Речь Вайдемана будет продолжаться не два, а почти три часа — пока хватит свечи. Вайдеман сразу же признается Паулю, что страдает коммуникационным дефицитом — вот уже скоро месяц, как он ни с кем не может и словом перемолвиться, его просто не слышат. Какое это счастье, говорить и быть услышанным! — восклицает Вайдеман, заламывая руки и расхаживая по тесной восьмиугольной комнатке; они с Паулем уже давно поменялись местами, теперь Пауль сидит на чехле гелиографа, а Вайдеман разыгрывает перед ним свой «театр одного актера». Те идеи, которые излагает невидимка, представляются Паулю совершенно фантастическими, но вполне возможными, особенно в них хорошо верится по соседству со столь причудливым творением инженерной мысли, как большой, управляемый автоматически гелиограф.

— Что такое жизнь, господа? — патетически вопрошает Вайдеман тоном провинциального адвоката. — Аристотель утверждал, что все то живое, что движется, потребляет, выделяет и размножается. Паровоз движется, но живой ли он? Нет, ведь он не потребляет и не выделяет. Хотя вы можете сказать, что он потребляет уголь и воду, а выделяет водяной пар и золу. Но эти увертки несерьезны, господа. Паровоз не размножается. И, слава богу! Значит, кто не размножается, тот не живой. Хорошо, Робинзон Крузо на своем острове, движется, потребляет и выделяет, что потребил. Но не размножается. Не с кем! Он что, не живой? Дерево не движется, но оно тоже живое. Коралл, господа! Он не движется, но размножается, растет и ветвится. Согласно последним научным данным, коралл не живой, это просто химический процесс, известь. Но коралл выглядит живым, как дерево. И мы называем его живым. Вытащите его из воды — коралл умрет. Выкопайте дерево из земли — дерево умрет. И его можно будет только сжечь в топке паровоза. Живое дерево в топке неживого паровоза. Это я называю коловращением вещества в природе, господа.

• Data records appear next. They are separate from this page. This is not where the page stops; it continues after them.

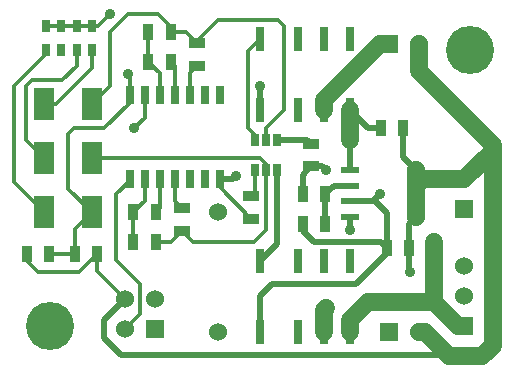
<source format=gtl>
G04 (created by PCBNEW (2013-04-19 BZR 4011)-stable) date 7/15/2013 11:46:01 PM*
%MOIN*%
G04 Gerber Fmt 3.4, Leading zero omitted, Abs format*
%FSLAX34Y34*%
G01*
G70*
G90*
G04 APERTURE LIST*
%ADD10C,0.000787402*%
%ADD11R,0.035X0.055*%
%ADD12R,0.0709X0.1063*%
%ADD13C,0.06*%
%ADD14C,0.16*%
%ADD15R,0.06X0.06*%
%ADD16R,0.055X0.035*%
%ADD17R,0.0255906X0.0393701*%
%ADD18R,0.0276X0.0394*%
%ADD19R,0.0275591X0.0787402*%
%ADD20R,0.0275591X0.0610236*%
%ADD21R,0.0610236X0.023622*%
%ADD22C,0.035*%
%ADD23C,0.0590551*%
%ADD24C,0.019685*%
%ADD25C,0.011811*%
G04 APERTURE END LIST*
G54D10*
G54D11*
X46775Y-44800D03*
X46025Y-44800D03*
X47625Y-44800D03*
X48375Y-44800D03*
G54D12*
X48187Y-39800D03*
X46613Y-39800D03*
X48187Y-41600D03*
X46613Y-41600D03*
X48187Y-43400D03*
X46613Y-43400D03*
G54D13*
X52400Y-47400D03*
X52400Y-43400D03*
G54D14*
X46800Y-47200D03*
X60800Y-38000D03*
G54D15*
X50300Y-47300D03*
G54D13*
X49300Y-47300D03*
X50300Y-46300D03*
X49300Y-46300D03*
G54D15*
X58100Y-47400D03*
G54D13*
X59100Y-47400D03*
G54D15*
X58100Y-37800D03*
G54D13*
X59100Y-37800D03*
G54D15*
X60600Y-43300D03*
G54D13*
X60600Y-42300D03*
G54D15*
X60600Y-47200D03*
G54D13*
X60600Y-46200D03*
X60600Y-45200D03*
G54D11*
X50825Y-37400D03*
X50075Y-37400D03*
X50825Y-38400D03*
X50075Y-38400D03*
G54D16*
X51700Y-37775D03*
X51700Y-38525D03*
G54D11*
X49575Y-44400D03*
X50325Y-44400D03*
X49575Y-43400D03*
X50325Y-43400D03*
G54D16*
X51200Y-43275D03*
X51200Y-44025D03*
X53500Y-42875D03*
X53500Y-43625D03*
X55500Y-41125D03*
X55500Y-41875D03*
G54D17*
X48200Y-37206D03*
X47688Y-37206D03*
X47176Y-37206D03*
X46664Y-37206D03*
X46664Y-37993D03*
X47176Y-37993D03*
X47688Y-37993D03*
X48200Y-37993D03*
G54D18*
X53625Y-41000D03*
X54000Y-41000D03*
X54375Y-41000D03*
X54375Y-42000D03*
X54000Y-42000D03*
X53625Y-42000D03*
G54D19*
X53800Y-47381D03*
X55059Y-47381D03*
X55925Y-47381D03*
X56792Y-47381D03*
X56792Y-45018D03*
X55925Y-45018D03*
X55059Y-45018D03*
X53800Y-45018D03*
X53800Y-39981D03*
X55059Y-39981D03*
X55925Y-39981D03*
X56792Y-39981D03*
X56792Y-37618D03*
X55925Y-37618D03*
X55059Y-37618D03*
X53800Y-37618D03*
G54D20*
X49450Y-42297D03*
X49950Y-42297D03*
X50450Y-42297D03*
X50950Y-42297D03*
X51450Y-42297D03*
X51950Y-42297D03*
X52450Y-42297D03*
X52450Y-39502D03*
X51950Y-39502D03*
X50950Y-39502D03*
X50450Y-39502D03*
X49950Y-39502D03*
X49450Y-39502D03*
X51450Y-39502D03*
G54D11*
X55225Y-43800D03*
X55975Y-43800D03*
X55225Y-42800D03*
X55975Y-42800D03*
X57825Y-40600D03*
X58575Y-40600D03*
X58025Y-44600D03*
X58775Y-44600D03*
G54D21*
X56800Y-42000D03*
X56800Y-42519D03*
X56800Y-43039D03*
X56800Y-43559D03*
X59004Y-43559D03*
X59004Y-43039D03*
X59004Y-42519D03*
X59004Y-42000D03*
G54D22*
X53000Y-42200D03*
X58800Y-45400D03*
X56000Y-42000D03*
X56800Y-44000D03*
X48800Y-36800D03*
X49600Y-40600D03*
X57800Y-42800D03*
X53800Y-39200D03*
X56800Y-41000D03*
X59600Y-44400D03*
X49400Y-38800D03*
X56000Y-46600D03*
G54D23*
X59100Y-47400D02*
X59300Y-47400D01*
X59300Y-47400D02*
X60100Y-48200D01*
X59100Y-37800D02*
X59100Y-38700D01*
X61550Y-41150D02*
X61550Y-41350D01*
X59100Y-38700D02*
X61550Y-41150D01*
G54D24*
X52450Y-42297D02*
X52902Y-42297D01*
X52902Y-42297D02*
X53000Y-42200D01*
X58775Y-45375D02*
X58775Y-44600D01*
X58800Y-45400D02*
X58775Y-45375D01*
X55500Y-41875D02*
X55875Y-41875D01*
X55875Y-41875D02*
X56000Y-42000D01*
X56800Y-44000D02*
X56800Y-43559D01*
X60050Y-48150D02*
X60000Y-48150D01*
X60000Y-48150D02*
X49150Y-48150D01*
X48600Y-47000D02*
X49300Y-46300D01*
X48600Y-47600D02*
X48600Y-47000D01*
X49150Y-48150D02*
X48600Y-47600D01*
X55225Y-42800D02*
X55225Y-42150D01*
X55225Y-42150D02*
X55500Y-41875D01*
X58575Y-40600D02*
X58575Y-41570D01*
X58575Y-41570D02*
X59004Y-42000D01*
X58775Y-44600D02*
X58775Y-43788D01*
X58775Y-43788D02*
X59004Y-43559D01*
G54D23*
X60600Y-42300D02*
X59224Y-42300D01*
X59224Y-42300D02*
X59004Y-42519D01*
X59004Y-42519D02*
X59004Y-42000D01*
X59004Y-43039D02*
X59004Y-42519D01*
X59004Y-43559D02*
X59004Y-43039D01*
X61550Y-41350D02*
X61550Y-47850D01*
X61550Y-47850D02*
X61200Y-48200D01*
X61200Y-48200D02*
X60100Y-48200D01*
X60100Y-48200D02*
X60050Y-48150D01*
X61550Y-41350D02*
X60600Y-42300D01*
G54D25*
X48375Y-44800D02*
X48375Y-45375D01*
X48375Y-45375D02*
X49300Y-46300D01*
X46025Y-44800D02*
X46025Y-45025D01*
X47775Y-45400D02*
X48375Y-44800D01*
X46400Y-45400D02*
X47775Y-45400D01*
X46025Y-45025D02*
X46400Y-45400D01*
X48200Y-37206D02*
X48393Y-37206D01*
X48393Y-37206D02*
X48800Y-36800D01*
X47176Y-37206D02*
X46664Y-37206D01*
X47688Y-37206D02*
X47176Y-37206D01*
X52450Y-42297D02*
X52450Y-42575D01*
X52450Y-42575D02*
X53500Y-43625D01*
X48200Y-37206D02*
X47688Y-37206D01*
X49600Y-40600D02*
X49950Y-40250D01*
X49950Y-40250D02*
X49950Y-39502D01*
X47688Y-37993D02*
X47688Y-38511D01*
X46000Y-40987D02*
X46613Y-41600D01*
X46000Y-39200D02*
X46000Y-40987D01*
X46200Y-39000D02*
X46000Y-39200D01*
X47200Y-39000D02*
X46200Y-39000D01*
X47688Y-38511D02*
X47200Y-39000D01*
X48187Y-41600D02*
X53800Y-41600D01*
X54000Y-41800D02*
X54000Y-42000D01*
X53800Y-41600D02*
X54000Y-41800D01*
X54000Y-42000D02*
X54000Y-44000D01*
X51575Y-44400D02*
X51200Y-44025D01*
X53600Y-44400D02*
X51575Y-44400D01*
X54000Y-44000D02*
X53600Y-44400D01*
X50325Y-44400D02*
X50825Y-44400D01*
X50825Y-44400D02*
X51200Y-44025D01*
X53625Y-42000D02*
X53625Y-42750D01*
X53625Y-42750D02*
X53500Y-42875D01*
G54D24*
X54375Y-41000D02*
X55375Y-41000D01*
X55375Y-41000D02*
X55500Y-41125D01*
G54D25*
X46664Y-37993D02*
X46664Y-38135D01*
X45600Y-42387D02*
X46613Y-43400D01*
X45600Y-39200D02*
X45600Y-42387D01*
X46664Y-38135D02*
X45600Y-39200D01*
X46613Y-39800D02*
X47000Y-39800D01*
X48200Y-38600D02*
X48200Y-37993D01*
X47000Y-39800D02*
X48200Y-38600D01*
G54D24*
X55975Y-42800D02*
X55975Y-43800D01*
X56800Y-42519D02*
X56255Y-42519D01*
X56255Y-42519D02*
X55975Y-42800D01*
X57600Y-43039D02*
X57600Y-43000D01*
X57600Y-43000D02*
X57800Y-42800D01*
X55225Y-43800D02*
X55225Y-44025D01*
X57825Y-44400D02*
X58025Y-44600D01*
X55600Y-44400D02*
X57825Y-44400D01*
X55225Y-44025D02*
X55600Y-44400D01*
X58025Y-44600D02*
X58025Y-44775D01*
X54200Y-45800D02*
X53800Y-46200D01*
X57000Y-45800D02*
X54200Y-45800D01*
X58025Y-44775D02*
X57000Y-45800D01*
X53800Y-39981D02*
X53800Y-39200D01*
X53800Y-46200D02*
X53800Y-47381D01*
X58025Y-44600D02*
X58025Y-43425D01*
X57639Y-43039D02*
X57600Y-43039D01*
X57600Y-43039D02*
X56800Y-43039D01*
X58025Y-43425D02*
X57639Y-43039D01*
X57825Y-40600D02*
X57411Y-40600D01*
X57411Y-40600D02*
X56792Y-39981D01*
X56800Y-42000D02*
X56800Y-41000D01*
G54D23*
X59600Y-46400D02*
X59600Y-44400D01*
X56792Y-40992D02*
X56792Y-39981D01*
X56800Y-41000D02*
X56792Y-40992D01*
X60600Y-47200D02*
X60400Y-47200D01*
X56792Y-47007D02*
X56792Y-47381D01*
X57400Y-46400D02*
X56792Y-47007D01*
X59600Y-46400D02*
X57400Y-46400D01*
X60400Y-47200D02*
X59600Y-46400D01*
G54D25*
X47625Y-44800D02*
X46775Y-44800D01*
X47625Y-44800D02*
X47625Y-43962D01*
X47625Y-43962D02*
X48187Y-43400D01*
X49450Y-38850D02*
X49450Y-39502D01*
X49400Y-38800D02*
X49450Y-38850D01*
X49450Y-39502D02*
X49450Y-39750D01*
X47400Y-42613D02*
X48187Y-43400D01*
X47400Y-40800D02*
X47400Y-42613D01*
X47600Y-40600D02*
X47400Y-40800D01*
X48600Y-40600D02*
X47600Y-40600D01*
X49450Y-39750D02*
X48600Y-40600D01*
X50950Y-39502D02*
X50950Y-38525D01*
X50950Y-38525D02*
X50825Y-38400D01*
X51450Y-39502D02*
X51450Y-38775D01*
X51450Y-38775D02*
X51700Y-38525D01*
X50075Y-37400D02*
X50075Y-38400D01*
X50450Y-39502D02*
X50450Y-38775D01*
X50450Y-38775D02*
X50075Y-38400D01*
X49450Y-42297D02*
X49450Y-42350D01*
X49800Y-46800D02*
X49300Y-47300D01*
X49800Y-45800D02*
X49800Y-46800D01*
X49000Y-45000D02*
X49800Y-45800D01*
X49000Y-42800D02*
X49000Y-45000D01*
X49450Y-42350D02*
X49000Y-42800D01*
G54D23*
X58100Y-37800D02*
X57800Y-37800D01*
X55925Y-39674D02*
X55925Y-39981D01*
X57800Y-37800D02*
X55925Y-39674D01*
G54D25*
X53625Y-41000D02*
X53625Y-40825D01*
X53400Y-38018D02*
X53800Y-37618D01*
X53400Y-40600D02*
X53400Y-38018D01*
X53625Y-40825D02*
X53400Y-40600D01*
G54D24*
X54375Y-42000D02*
X54375Y-44443D01*
X54375Y-44443D02*
X53800Y-45018D01*
G54D25*
X54000Y-37000D02*
X54400Y-37000D01*
X51700Y-37700D02*
X52400Y-37000D01*
X52400Y-37000D02*
X54000Y-37000D01*
X51700Y-37775D02*
X51700Y-37700D01*
X54000Y-40600D02*
X54000Y-41000D01*
X54600Y-40000D02*
X54000Y-40600D01*
X54600Y-37200D02*
X54600Y-40000D01*
X54400Y-37000D02*
X54600Y-37200D01*
X50825Y-37400D02*
X50825Y-37225D01*
X48800Y-39187D02*
X48187Y-39800D01*
X48800Y-37400D02*
X48800Y-39187D01*
X49400Y-36800D02*
X48800Y-37400D01*
X50400Y-36800D02*
X49400Y-36800D01*
X50825Y-37225D02*
X50400Y-36800D01*
X50825Y-37400D02*
X51325Y-37400D01*
X51325Y-37400D02*
X51700Y-37775D01*
X50450Y-42297D02*
X50450Y-43275D01*
X50450Y-43275D02*
X50325Y-43400D01*
G54D23*
X55925Y-46674D02*
X55925Y-47381D01*
X56000Y-46600D02*
X55925Y-46674D01*
G54D25*
X50950Y-42297D02*
X50950Y-43025D01*
X50950Y-43025D02*
X51200Y-43275D01*
X49950Y-42297D02*
X49950Y-43025D01*
X49950Y-43025D02*
X49575Y-43400D01*
X49575Y-43400D02*
X49575Y-44400D01*
M02*

</source>
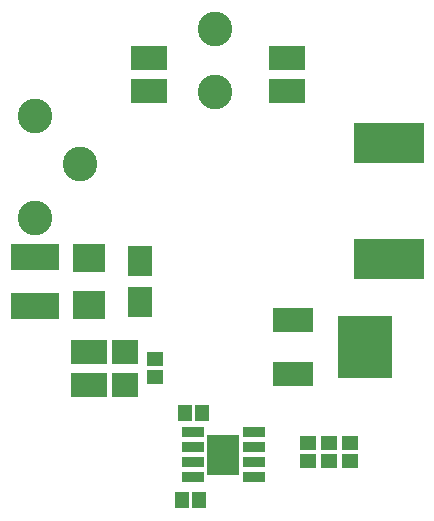
<source format=gbr>
%TF.GenerationSoftware,KiCad,Pcbnew,0.201604071231+6672~43~ubuntu15.10.1-product*%
%TF.CreationDate,2016-04-11T17:56:56+02:00*%
%TF.ProjectId,moto-dcdc,6D6F746F2D646364632E6B696361645F,rev?*%
%TF.FileFunction,Soldermask,Top*%
%FSLAX46Y46*%
G04 Gerber Fmt 4.6, Leading zero omitted, Abs format (unit mm)*
G04 Created by KiCad (PCBNEW 0.201604071231+6672~43~ubuntu15.10.1-product) date pon, 11 kwi 2016, 17:56:56*
%MOMM*%
G01*
G04 APERTURE LIST*
%ADD10C,0.100000*%
%ADD11R,2.203400X2.000200*%
%ADD12R,3.092400X2.000200*%
%ADD13R,1.400760X1.299160*%
%ADD14R,1.299160X1.400760*%
%ADD15R,2.099260X2.500580*%
%ADD16R,2.701240X2.398980*%
%ADD17R,5.900000X3.500000*%
%ADD18R,4.100780X2.200860*%
%ADD19R,1.900000X0.850000*%
%ADD20R,2.800000X3.500000*%
%ADD21R,3.400000X2.000000*%
%ADD22R,4.591000X5.226000*%
%ADD23C,2.940000*%
G04 APERTURE END LIST*
D10*
D11*
X138684000Y-109093000D03*
X138684000Y-106299000D03*
D12*
X135636000Y-109093000D03*
X135636000Y-106299000D03*
D13*
X141224000Y-108447840D03*
X141224000Y-106944160D03*
D14*
X145277840Y-111506000D03*
X143774160Y-111506000D03*
D13*
X154178000Y-114056160D03*
X154178000Y-115559840D03*
D12*
X140716000Y-84201000D03*
X140716000Y-81407000D03*
X152400000Y-84201000D03*
X152400000Y-81407000D03*
D15*
X139954000Y-98600260D03*
X139954000Y-102059740D03*
D16*
X135636000Y-98320860D03*
X135636000Y-102339140D03*
D17*
X161060000Y-98472000D03*
X161060000Y-88622000D03*
D18*
X131064000Y-102379780D03*
X131064000Y-98280220D03*
D14*
X143520160Y-118872000D03*
X145023840Y-118872000D03*
D13*
X157734000Y-114056160D03*
X157734000Y-115559840D03*
X155956000Y-115559840D03*
X155956000Y-114056160D03*
D19*
X144479000Y-113122000D03*
X144479000Y-114392000D03*
X144479000Y-116932000D03*
X144479000Y-115662000D03*
X149609000Y-115662000D03*
X149609000Y-116932000D03*
X149609000Y-114392000D03*
X149609000Y-113122000D03*
D20*
X147044000Y-115062000D03*
D21*
X152932000Y-103638000D03*
X152932000Y-108198000D03*
D22*
X159068000Y-105918000D03*
D23*
X146304000Y-78994000D03*
X131064000Y-94996000D03*
X134874000Y-90424000D03*
X146304000Y-84328000D03*
X131064000Y-86360000D03*
M02*

</source>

Отлично, нам не удается определить, что же такое жизнь, что бы там не вещал Аристотель, который и сам давно уже не живой. Но мы можем сказать, что все то, что мыслит — живое. В окружающей нас природе мы не видим обратного, каких-нибудь мыслящих кофейников, такого нет. Подчеркиваю — пока нет. Но не будем забегать вперед! Итак, я мыслю, эрго — я живой. Тут надо разделить сознание и разум. Сознание может быть и у неразумных существ. С собакой все не так просто, но разумен ли цыпленок? Сознание у него есть. Вы придерживаетесь другого мнения? А я утверждаю, что есть! Я имею собственное мнение и готов умертвить вас за право его высказать. Вольтер, господа. Итак, дадим цыпленку колотушкой по голове — он упадет без сознания. Подчеркиваю — без сознания, а не без чувств, как утверждают некоторые. Без чувств падают только юные барышни, так как их душит корсет. Запомним, разум есть только у человека, а вот сознание есть у многих существ. Я подозреваю даже, что и последняя медуза в океане наделена толикой сознания. Как бы она иначе охотилась на планктон? Медуза сознает. Она сознает свое место в мире, в ее случае — в океане. Она как бы говорит себе, вот это я, медуза, а вот эта дрянь вокруг — планктон, и пора охотиться. Охота — это сознательный процесс, как же иначе?! Без сознания еще никто не охотился. Медуза осознает себя и свою роль охотника. Как и мы, люди, осознаем себя, свое место в мироздании и свои роли в этом театре жизни.